-- Work order --
Without any change, set down every record below.
*** Task inputs Section Begins ***
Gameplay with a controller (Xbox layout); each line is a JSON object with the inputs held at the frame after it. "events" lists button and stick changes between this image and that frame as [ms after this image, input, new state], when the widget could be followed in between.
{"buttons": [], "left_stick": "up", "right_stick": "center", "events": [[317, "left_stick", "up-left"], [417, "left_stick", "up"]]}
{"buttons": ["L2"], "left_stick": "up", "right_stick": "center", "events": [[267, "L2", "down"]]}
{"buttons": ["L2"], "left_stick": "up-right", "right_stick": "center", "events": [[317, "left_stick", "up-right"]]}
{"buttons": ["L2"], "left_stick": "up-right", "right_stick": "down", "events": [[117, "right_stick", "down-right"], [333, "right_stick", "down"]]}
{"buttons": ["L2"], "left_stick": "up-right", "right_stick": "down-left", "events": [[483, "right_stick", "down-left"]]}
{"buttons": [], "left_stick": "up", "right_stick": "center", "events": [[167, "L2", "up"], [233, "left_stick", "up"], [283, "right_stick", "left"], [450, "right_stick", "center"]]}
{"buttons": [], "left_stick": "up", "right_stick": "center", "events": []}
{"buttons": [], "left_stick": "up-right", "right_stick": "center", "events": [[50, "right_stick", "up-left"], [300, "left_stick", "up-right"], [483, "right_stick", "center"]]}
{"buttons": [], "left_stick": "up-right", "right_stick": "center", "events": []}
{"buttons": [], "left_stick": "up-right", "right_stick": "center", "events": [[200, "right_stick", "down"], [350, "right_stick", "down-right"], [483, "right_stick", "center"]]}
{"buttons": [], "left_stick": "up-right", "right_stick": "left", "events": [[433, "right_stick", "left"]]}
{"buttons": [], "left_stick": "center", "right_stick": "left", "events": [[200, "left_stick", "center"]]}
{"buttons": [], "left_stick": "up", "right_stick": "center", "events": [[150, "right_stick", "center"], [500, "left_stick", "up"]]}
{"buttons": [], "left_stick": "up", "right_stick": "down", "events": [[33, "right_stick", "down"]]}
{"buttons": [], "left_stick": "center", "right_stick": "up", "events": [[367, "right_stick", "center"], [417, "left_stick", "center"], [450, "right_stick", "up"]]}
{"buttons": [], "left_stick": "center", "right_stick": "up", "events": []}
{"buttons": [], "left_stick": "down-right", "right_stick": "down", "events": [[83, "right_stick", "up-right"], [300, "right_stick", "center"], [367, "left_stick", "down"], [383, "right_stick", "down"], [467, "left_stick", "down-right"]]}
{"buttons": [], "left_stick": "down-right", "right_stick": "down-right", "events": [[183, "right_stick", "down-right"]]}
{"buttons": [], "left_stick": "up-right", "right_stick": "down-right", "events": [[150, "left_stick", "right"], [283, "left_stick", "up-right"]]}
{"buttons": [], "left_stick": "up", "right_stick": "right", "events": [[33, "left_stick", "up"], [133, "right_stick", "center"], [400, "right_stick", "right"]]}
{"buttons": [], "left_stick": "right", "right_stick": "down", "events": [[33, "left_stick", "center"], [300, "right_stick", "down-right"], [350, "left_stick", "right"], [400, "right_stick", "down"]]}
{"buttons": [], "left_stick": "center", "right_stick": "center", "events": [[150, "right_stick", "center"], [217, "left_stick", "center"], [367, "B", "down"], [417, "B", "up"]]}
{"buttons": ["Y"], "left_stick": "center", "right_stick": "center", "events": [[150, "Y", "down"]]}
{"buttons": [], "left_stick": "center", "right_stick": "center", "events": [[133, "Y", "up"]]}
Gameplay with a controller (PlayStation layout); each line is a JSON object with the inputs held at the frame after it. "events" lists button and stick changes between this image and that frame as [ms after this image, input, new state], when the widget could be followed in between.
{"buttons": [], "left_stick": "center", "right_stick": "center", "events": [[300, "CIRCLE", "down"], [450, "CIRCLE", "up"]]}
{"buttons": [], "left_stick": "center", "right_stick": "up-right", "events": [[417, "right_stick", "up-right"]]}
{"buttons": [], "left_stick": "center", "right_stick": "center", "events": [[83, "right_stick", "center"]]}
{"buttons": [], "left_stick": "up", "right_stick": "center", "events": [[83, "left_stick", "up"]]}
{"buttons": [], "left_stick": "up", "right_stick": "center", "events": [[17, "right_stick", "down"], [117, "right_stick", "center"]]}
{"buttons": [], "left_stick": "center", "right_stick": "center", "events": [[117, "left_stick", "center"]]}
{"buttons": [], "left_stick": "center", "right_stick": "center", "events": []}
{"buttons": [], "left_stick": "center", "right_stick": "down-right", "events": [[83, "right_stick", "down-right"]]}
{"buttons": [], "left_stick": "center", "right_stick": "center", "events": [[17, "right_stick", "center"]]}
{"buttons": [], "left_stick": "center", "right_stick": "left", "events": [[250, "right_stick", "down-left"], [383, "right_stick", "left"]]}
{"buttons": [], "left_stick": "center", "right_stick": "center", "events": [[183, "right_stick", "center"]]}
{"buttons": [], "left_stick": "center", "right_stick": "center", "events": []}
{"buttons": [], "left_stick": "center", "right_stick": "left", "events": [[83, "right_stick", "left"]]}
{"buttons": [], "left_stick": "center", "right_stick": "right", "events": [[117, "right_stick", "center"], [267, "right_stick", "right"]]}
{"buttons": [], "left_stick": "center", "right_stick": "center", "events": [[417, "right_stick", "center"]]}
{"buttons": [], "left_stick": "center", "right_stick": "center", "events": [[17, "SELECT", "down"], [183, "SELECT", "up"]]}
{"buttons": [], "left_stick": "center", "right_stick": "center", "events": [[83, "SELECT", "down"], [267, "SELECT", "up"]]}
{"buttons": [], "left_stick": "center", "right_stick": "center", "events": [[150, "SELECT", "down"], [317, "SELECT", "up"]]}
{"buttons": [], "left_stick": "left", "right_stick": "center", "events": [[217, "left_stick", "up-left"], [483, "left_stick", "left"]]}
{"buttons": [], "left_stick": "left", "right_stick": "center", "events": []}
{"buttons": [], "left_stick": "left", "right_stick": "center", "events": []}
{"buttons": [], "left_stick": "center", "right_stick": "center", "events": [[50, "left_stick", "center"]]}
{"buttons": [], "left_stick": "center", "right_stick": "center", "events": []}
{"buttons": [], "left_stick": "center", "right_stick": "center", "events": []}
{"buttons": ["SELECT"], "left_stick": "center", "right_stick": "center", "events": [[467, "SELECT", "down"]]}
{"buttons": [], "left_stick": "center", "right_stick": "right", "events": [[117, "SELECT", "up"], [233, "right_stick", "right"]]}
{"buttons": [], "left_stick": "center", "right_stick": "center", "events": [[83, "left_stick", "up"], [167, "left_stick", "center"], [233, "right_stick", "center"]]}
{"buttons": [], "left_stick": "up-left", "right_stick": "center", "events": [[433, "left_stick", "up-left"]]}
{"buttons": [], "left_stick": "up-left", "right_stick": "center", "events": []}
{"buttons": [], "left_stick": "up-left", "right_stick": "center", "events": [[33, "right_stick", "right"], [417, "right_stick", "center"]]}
*** Task inputs Section Ends ***
-- Written response --
Gameplay with a controller (Xbox layout); each line is a JSON object with the inputs held at the frame after it. "events" lists button and stick changes between this image and that frame as [ms after this image, input, new state], when the widget could be followed in between.
{"buttons": [], "left_stick": "up", "right_stick": "center", "events": [[317, "left_stick", "up-left"], [417, "left_stick", "up"]]}
{"buttons": ["L2"], "left_stick": "up", "right_stick": "center", "events": [[267, "L2", "down"]]}
{"buttons": ["L2"], "left_stick": "up-right", "right_stick": "center", "events": [[317, "left_stick", "up-right"]]}
{"buttons": ["L2"], "left_stick": "up-right", "right_stick": "down", "events": [[117, "right_stick", "down-right"], [333, "right_stick", "down"]]}
{"buttons": ["L2"], "left_stick": "up-right", "right_stick": "down-left", "events": [[483, "right_stick", "down-left"]]}
{"buttons": [], "left_stick": "up", "right_stick": "center", "events": [[167, "L2", "up"], [233, "left_stick", "up"], [283, "right_stick", "left"], [450, "right_stick", "center"]]}
{"buttons": [], "left_stick": "up", "right_stick": "center", "events": []}
{"buttons": [], "left_stick": "up-right", "right_stick": "center", "events": [[50, "right_stick", "up-left"], [300, "left_stick", "up-right"], [483, "right_stick", "center"]]}
{"buttons": [], "left_stick": "up-right", "right_stick": "center", "events": []}
{"buttons": [], "left_stick": "up-right", "right_stick": "center", "events": [[200, "right_stick", "down"], [350, "right_stick", "down-right"], [483, "right_stick", "center"]]}
{"buttons": [], "left_stick": "up-right", "right_stick": "left", "events": [[433, "right_stick", "left"]]}
{"buttons": [], "left_stick": "center", "right_stick": "left", "events": [[200, "left_stick", "center"]]}
{"buttons": [], "left_stick": "up", "right_stick": "center", "events": [[150, "right_stick", "center"], [500, "left_stick", "up"]]}
{"buttons": [], "left_stick": "up", "right_stick": "down", "events": [[33, "right_stick", "down"]]}
{"buttons": [], "left_stick": "center", "right_stick": "up", "events": [[367, "right_stick", "center"], [417, "left_stick", "center"], [450, "right_stick", "up"]]}
{"buttons": [], "left_stick": "center", "right_stick": "up", "events": []}
{"buttons": [], "left_stick": "down-right", "right_stick": "down", "events": [[83, "right_stick", "up-right"], [300, "right_stick", "center"], [367, "left_stick", "down"], [383, "right_stick", "down"], [467, "left_stick", "down-right"]]}
{"buttons": [], "left_stick": "down-right", "right_stick": "down-right", "events": [[183, "right_stick", "down-right"]]}
{"buttons": [], "left_stick": "up-right", "right_stick": "down-right", "events": [[150, "left_stick", "right"], [283, "left_stick", "up-right"]]}
{"buttons": [], "left_stick": "up", "right_stick": "right", "events": [[33, "left_stick", "up"], [133, "right_stick", "center"], [400, "right_stick", "right"]]}
{"buttons": [], "left_stick": "right", "right_stick": "down", "events": [[33, "left_stick", "center"], [300, "right_stick", "down-right"], [350, "left_stick", "right"], [400, "right_stick", "down"]]}
{"buttons": [], "left_stick": "center", "right_stick": "center", "events": [[150, "right_stick", "center"], [217, "left_stick", "center"], [367, "B", "down"], [417, "B", "up"]]}
{"buttons": ["Y"], "left_stick": "center", "right_stick": "center", "events": [[150, "Y", "down"]]}
{"buttons": [], "left_stick": "center", "right_stick": "center", "events": [[133, "Y", "up"]]}
Gameplay with a controller (PlayStation layout); each line is a JSON object with the inputs held at the frame after it. "events" lists button and stick changes between this image and that frame as [ms after this image, input, new state], when the widget could be followed in between.
{"buttons": [], "left_stick": "center", "right_stick": "center", "events": [[300, "CIRCLE", "down"], [450, "CIRCLE", "up"]]}
{"buttons": [], "left_stick": "center", "right_stick": "up-right", "events": [[417, "right_stick", "up-right"]]}
{"buttons": [], "left_stick": "center", "right_stick": "center", "events": [[83, "right_stick", "center"]]}
{"buttons": [], "left_stick": "up", "right_stick": "center", "events": [[83, "left_stick", "up"]]}
{"buttons": [], "left_stick": "up", "right_stick": "center", "events": [[17, "right_stick", "down"], [117, "right_stick", "center"]]}
{"buttons": [], "left_stick": "center", "right_stick": "center", "events": [[117, "left_stick", "center"]]}
{"buttons": [], "left_stick": "center", "right_stick": "center", "events": []}
{"buttons": [], "left_stick": "center", "right_stick": "down-right", "events": [[83, "right_stick", "down-right"]]}
{"buttons": [], "left_stick": "center", "right_stick": "center", "events": [[17, "right_stick", "center"]]}
{"buttons": [], "left_stick": "center", "right_stick": "left", "events": [[250, "right_stick", "down-left"], [383, "right_stick", "left"]]}
{"buttons": [], "left_stick": "center", "right_stick": "center", "events": [[183, "right_stick", "center"]]}
{"buttons": [], "left_stick": "center", "right_stick": "center", "events": []}
{"buttons": [], "left_stick": "center", "right_stick": "left", "events": [[83, "right_stick", "left"]]}
{"buttons": [], "left_stick": "center", "right_stick": "right", "events": [[117, "right_stick", "center"], [267, "right_stick", "right"]]}
{"buttons": [], "left_stick": "center", "right_stick": "center", "events": [[417, "right_stick", "center"]]}
{"buttons": [], "left_stick": "center", "right_stick": "center", "events": [[17, "SELECT", "down"], [183, "SELECT", "up"]]}
{"buttons": [], "left_stick": "center", "right_stick": "center", "events": [[83, "SELECT", "down"], [267, "SELECT", "up"]]}
{"buttons": [], "left_stick": "center", "right_stick": "center", "events": [[150, "SELECT", "down"], [317, "SELECT", "up"]]}
{"buttons": [], "left_stick": "left", "right_stick": "center", "events": [[217, "left_stick", "up-left"], [483, "left_stick", "left"]]}
{"buttons": [], "left_stick": "left", "right_stick": "center", "events": []}
{"buttons": [], "left_stick": "left", "right_stick": "center", "events": []}
{"buttons": [], "left_stick": "center", "right_stick": "center", "events": [[50, "left_stick", "center"]]}
{"buttons": [], "left_stick": "center", "right_stick": "center", "events": []}
{"buttons": [], "left_stick": "center", "right_stick": "center", "events": []}
{"buttons": ["SELECT"], "left_stick": "center", "right_stick": "center", "events": [[467, "SELECT", "down"]]}
{"buttons": [], "left_stick": "center", "right_stick": "right", "events": [[117, "SELECT", "up"], [233, "right_stick", "right"]]}
{"buttons": [], "left_stick": "center", "right_stick": "center", "events": [[83, "left_stick", "up"], [167, "left_stick", "center"], [233, "right_stick", "center"]]}
{"buttons": [], "left_stick": "up-left", "right_stick": "center", "events": [[433, "left_stick", "up-left"]]}
{"buttons": [], "left_stick": "up-left", "right_stick": "center", "events": []}
{"buttons": [], "left_stick": "up-left", "right_stick": "center", "events": [[33, "right_stick", "right"], [417, "right_stick", "center"]]}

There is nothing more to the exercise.